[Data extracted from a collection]
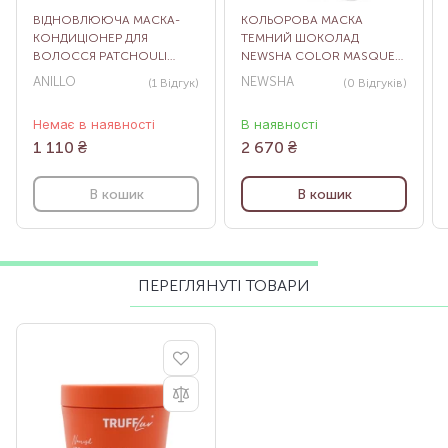
ВІДНОВЛЮЮЧА МАСКА-
КОЛЬОРОВА МАСКА
КОНДИЦІОНЕР ДЛЯ
ТЕМНИЙ ШОКОЛАД
ВОЛОССЯ PATCHOULI
NEWSHA COLOR MASQUE
GARDEN DAMAGE REPAIR
DARK CHOCOLATE, 500 МЛ
ANILLO
NEWSHA
(1
Відгук
)
(0
Відгуків
)
HAIR TREATMENT, 150 МЛ
Немає в наявності
В наявності
1 110
₴
2 670
₴
В кошик
В кошик
ПЕРЕГЛЯНУТІ ТОВАРИ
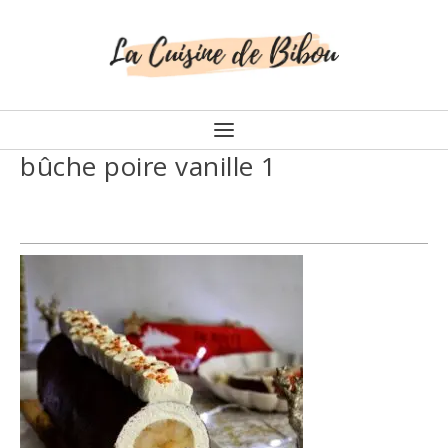
bûche poire vanille 1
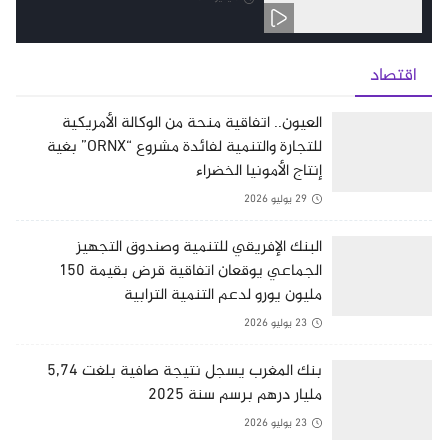
اقتصاد
العيون.. اتفاقية منحة من الوكالة الأمريكية
للتجارة والتنمية لفائدة مشروع “ORNX” بغية
إنتاج الأمونيا الخضراء
29 يوليو 2026
البنك الإفريقي للتنمية وصندوق التجهيز
الجماعي يوقعان اتفاقية قرض بقيمة 150
مليون يورو لدعم التنمية الترابية
23 يوليو 2026
بنك المغرب يسجل نتيجة صافية بلغت 5,74
مليار درهم برسم سنة 2025
23 يوليو 2026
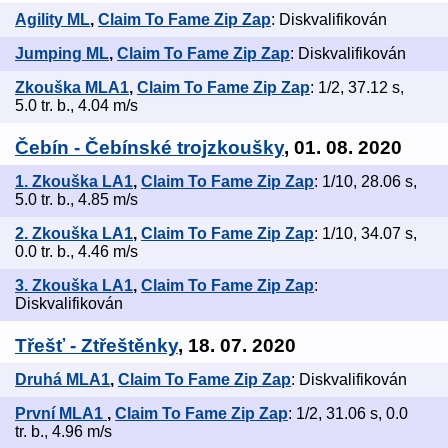
Agility ML
,
Claim To Fame Zip Zap
: Diskvalifikován
Jumping ML
,
Claim To Fame Zip Zap
: Diskvalifikován
Zkouška MLA1
,
Claim To Fame Zip Zap
: 1/2, 37.12 s,
5.0 tr. b., 4.04 m/s
Čebín - Čebínské trojzkoušky
, 01. 08. 2020
1. Zkouška LA1
,
Claim To Fame Zip Zap
: 1/10, 28.06 s,
5.0 tr. b., 4.85 m/s
2. Zkouška LA1
,
Claim To Fame Zip Zap
: 1/10, 34.07 s,
0.0 tr. b., 4.46 m/s
3. Zkouška LA1
,
Claim To Fame Zip Zap
:
Diskvalifikován
Třešť - Ztřeštěnky
, 18. 07. 2020
Druhá MLA1
,
Claim To Fame Zip Zap
: Diskvalifikován
První MLA1
,
Claim To Fame Zip Zap
: 1/2, 31.06 s, 0.0
tr. b., 4.96 m/s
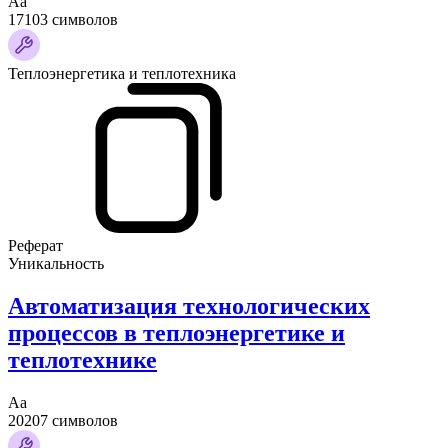
Аа
17103 символов
Теплоэнергетика и теплотехника
Реферат
Уникальность
Автоматизация технологических
процессов в теплоэнергетике и
теплотехнике
Аа
20207 символов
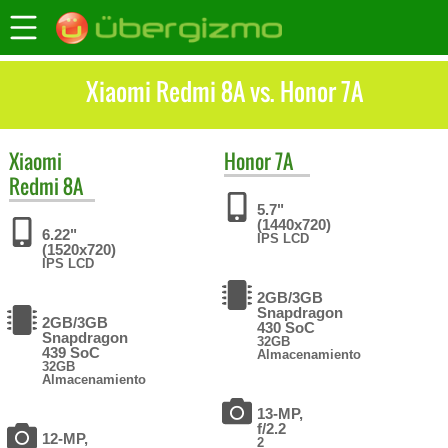
Xiaomi Redmi 8A vs. Honor 7A
Xiaomi
Honor
7A
Redmi 8A
5.7"
(1440x720)
6.22"
IPS LCD
(1520x720)
IPS LCD
2GB/3GB
Snapdragon
2GB/3GB
430 SoC
Snapdragon
32GB
439 SoC
Almacenamiento
32GB
Almacenamiento
13-MP,
f/2.2
12-MP,
2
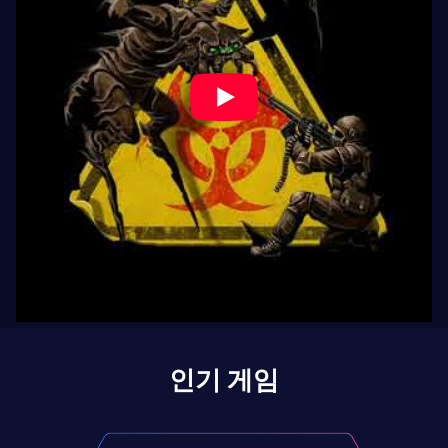
인기 게임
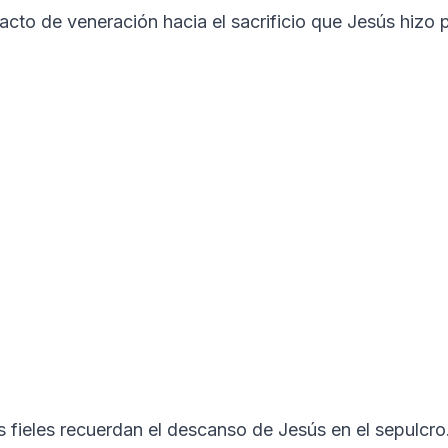
 acto de veneración hacia el sacrificio que Jesús hizo 
os fieles recuerdan el descanso de Jesús en el sepulcro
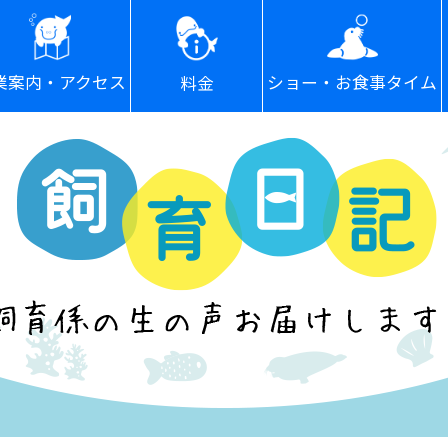
ショー・お食事タイム
業案内・アクセス
料金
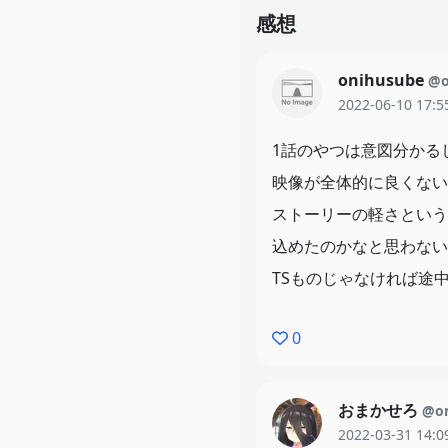
感想
onihusube
@o
2022-06-10 17:5
1話のやつは意図分かる
映像が全体的に良くない
ストーリーの軽さという
込めたのかなと思わない
TSものじゃなければ途
0
おまかせろ
@o
2022-03-31 14:0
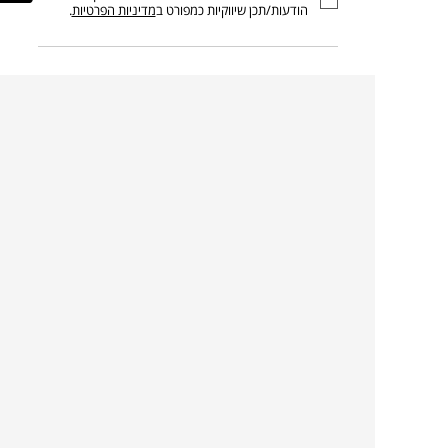
הודעות/תכן שיווקיות כמפורט ב
מדיניות הפרטיות
.
קצת עלינו
קטגוריות מובילות
סניפים
ריהוט פנים
מעצבים בשבילך
ריהוט גן
מעצבים
ריהוט משרדי
אמניות ואמנים
ילדים
קשרי אדריכלים
שטיחים
שוברים
אביזרים והלבשת הבית
צרו קשר
תאורה
משלוחים והחזרות
ספות לסלון
שואלים אותנו
שולחנות קפה
שרות ב-
פינות אוכל
תקנון אתר
מדיניות פרטיות
מדיניות עוגיות/Cookies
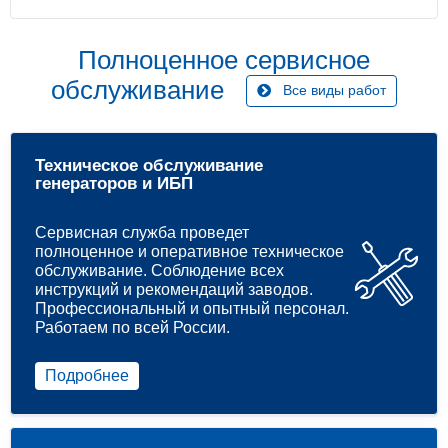
Полноценное сервисное
обслуживание
Все виды работ
Техническое обслуживание
генераторов и ИБП
Сервисная служба проведет
полноценное и оперативное техническое
обслуживание. Соблюдение всех
инструкций и рекомендаций заводов.
Профессиональный и опытный персонал.
Работаем по всей России.
Подробнее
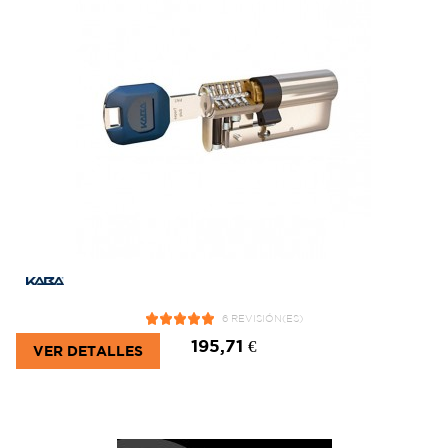
6 REVISIÓN(ES)
195,71 €
VER DETALLES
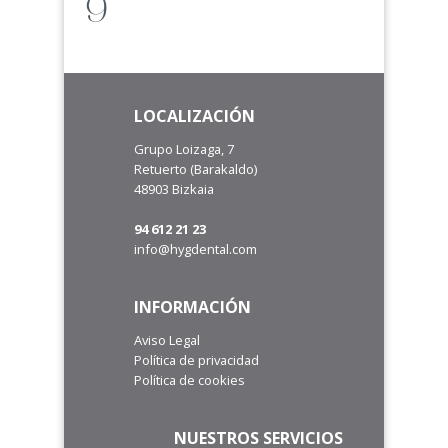
LOCALIZACIÓN
Grupo Loizaga, 7
Retuerto (Barakaldo)
48903 Bizkaia
94 612 21 23
info@hygdental.com
INFORMACIÓN
Aviso Legal
Política de privacidad
Política de cookies
NUESTROS SERVICIOS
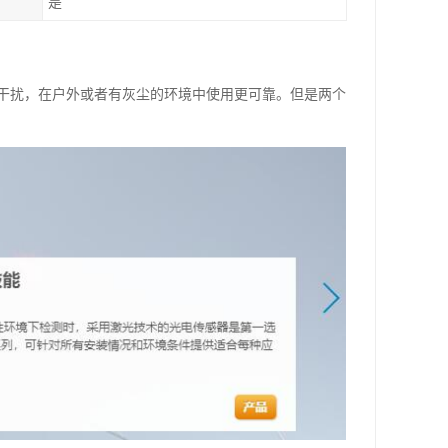
是
干扰，在户外或者有灰尘的环境中使用更可靠。但是两个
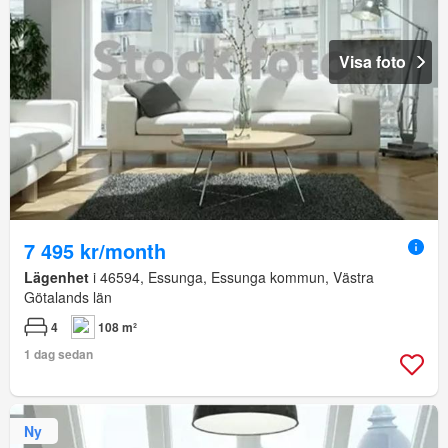
Visa foto
7 495 kr/month
Lägenhet
i 46594, Essunga, Essunga kommun, Västra
Götalands län
4
108 m²
1 dag sedan
Ny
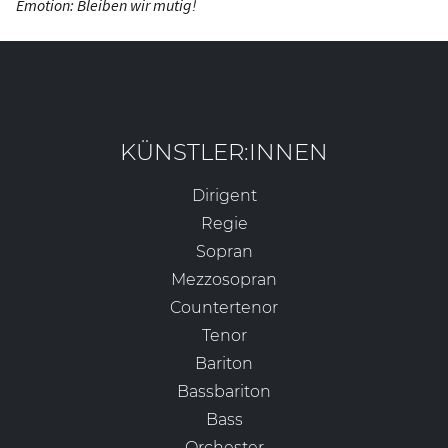
Emotion: Bleiben wir mutig!
KÜNSTLER:INNEN
Dirigent
Regie
Sopran
Mezzosopran
Countertenor
Tenor
Bariton
Bassbariton
Bass
Orchester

Work instruction -
Pictures do not go in the copy; print every entry exactly as it stands.

Exercise response -
ВІДНОВЛЮЮЧА МАСКА-
КОЛЬОРОВА МАСКА
КОНДИЦІОНЕР ДЛЯ
ТЕМНИЙ ШОКОЛАД
ВОЛОССЯ PATCHOULI
NEWSHA COLOR MASQUE
GARDEN DAMAGE REPAIR
DARK CHOCOLATE, 500 МЛ
ANILLO
NEWSHA
(1
Відгук
)
(0
Відгуків
)
HAIR TREATMENT, 150 МЛ
Немає в наявності
В наявності
1 110
₴
2 670
₴
В кошик
В кошик
ПЕРЕГЛЯНУТІ ТОВАРИ
bûche poire vanille 1
اقتصاد
العيون.. اتفاقية منحة من الوكالة الأمريكية
للتجارة والتنمية لفائدة مشروع “ORNX” بغية
إنتاج الأمونيا الخضراء
29 يوليو 2026
البنك الإفريقي للتنمية وصندوق التجهيز
الجماعي يوقعان اتفاقية قرض بقيمة 150
مليون يورو لدعم التنمية الترابية
23 يوليو 2026
بنك المغرب يسجل نتيجة صافية بلغت 5,74
مليار درهم برسم سنة 2025
23 يوليو 2026
Agility ML
,
Claim To Fame Zip Zap
: Diskvalifikován
Jumping ML
,
Claim To Fame Zip Zap
: Diskvalifikován
Zkouška MLA1
,
Claim To Fame Zip Zap
: 1/2, 37.12 s,
5.0 tr. b., 4.04 m/s
Čebín - Čebínské trojzkoušky
, 01. 08. 2020
1. Zkouška LA1
,
Claim To Fame Zip Zap
: 1/10, 28.06 s,
5.0 tr. b., 4.85 m/s
2. Zkouška LA1
,
Claim To Fame Zip Zap
: 1/10, 34.07 s,
0.0 tr. b., 4.46 m/s
3. Zkouška LA1
,
Claim To Fame Zip Zap
:
Diskvalifikován
Třešť - Ztřeštěnky
, 18. 07. 2020
Druhá MLA1
,
Claim To Fame Zip Zap
: Diskvalifikován
První MLA1
,
Claim To Fame Zip Zap
: 1/2, 31.06 s, 0.0
tr. b., 4.96 m/s
Аа
17103 символов
Теплоэнергетика и теплотехника
Реферат
Уникальность
Автоматизация технологических
процессов в теплоэнергетике и
теплотехнике
Аа
20207 символов
Xiaomi Redmi 8A vs. Honor 7A
Xiaomi
Honor
7A
Redmi 8A
5.7"
(1440x720)
6.22"
IPS LCD
(1520x720)
IPS LCD
2GB/3GB
Snapdragon
2GB/3GB
430 SoC
Snapdragon
32GB
439 SoC
Almacenamiento
32GB
Almacenamiento
13-MP,
f/2.2
12-MP,
2
인기 게임
 acto de veneración hacia el sacrificio que Jesús hizo 
os fieles recuerdan el descanso de Jesús en el sepulcro
ショー・お食事タイム
業案内・アクセス
料金
感想
onihusube
@o
2022-06-10 17:5
1話のやつは意図分かる
映像が全体的に良くない
ストーリーの軽さという
込めたのかなと思わない
TSものじゃなければ途
0
おまかせろ
@o
2022-03-31 14:0
הודעות/תכן שיווקיות כמפורט ב
מדיניות הפרטיות
.
קצת עלינו
קטגוריות מובילות
סניפים
ריהוט פנים
מעצבים בשבילך
ריהוט גן
מעצבים
ריהוט משרדי
אמניות ואמנים
ילדים
קשרי אדריכלים
שטיחים
שוברים
אביזרים והלבשת הבית
צרו קשר
תאורה
משלוחים והחזרות
ספות לסלון
שואלים אותנו
שולחנות קפה
שרות ב-
פינות אוכל
תקנון אתר
מדיניות פרטיות
מדיניות עוגיות/Cookies
Полноценное сервисное
обслуживание
Все виды работ
Техническое обслуживание
генераторов и ИБП
Сервисная служба проведет
полноценное и оперативное техническое
обслуживание. Соблюдение всех
инструкций и рекомендаций заводов.
Профессиональный и опытный персонал.
Работаем по всей России.
Подробнее
6 REVISIÓN(ES)
195,71 €
VER DETALLES
LOCALIZACIÓN
Grupo Loizaga, 7
Retuerto (Barakaldo)
48903 Bizkaia
94 612 21 23
info@hygdental.com
INFORMACIÓN
Aviso Legal
Política de privacidad
Política de cookies
NUESTROS SERVICIOS
是
干扰，在户外或者有灰尘的环境中使用更可靠。但是两个
Visa foto
7 495 kr/month
Lägenhet
i 46594, Essunga, Essunga kommun, Västra
Götalands län
4
108 m²
1 dag sedan
Ny
Emotion: Bleiben wir mutig!
KÜNSTLER:INNEN
Dirigent
Regie
Sopran
Mezzosopran
Countertenor
Tenor
Bariton
Bassbariton
Bass
Orchester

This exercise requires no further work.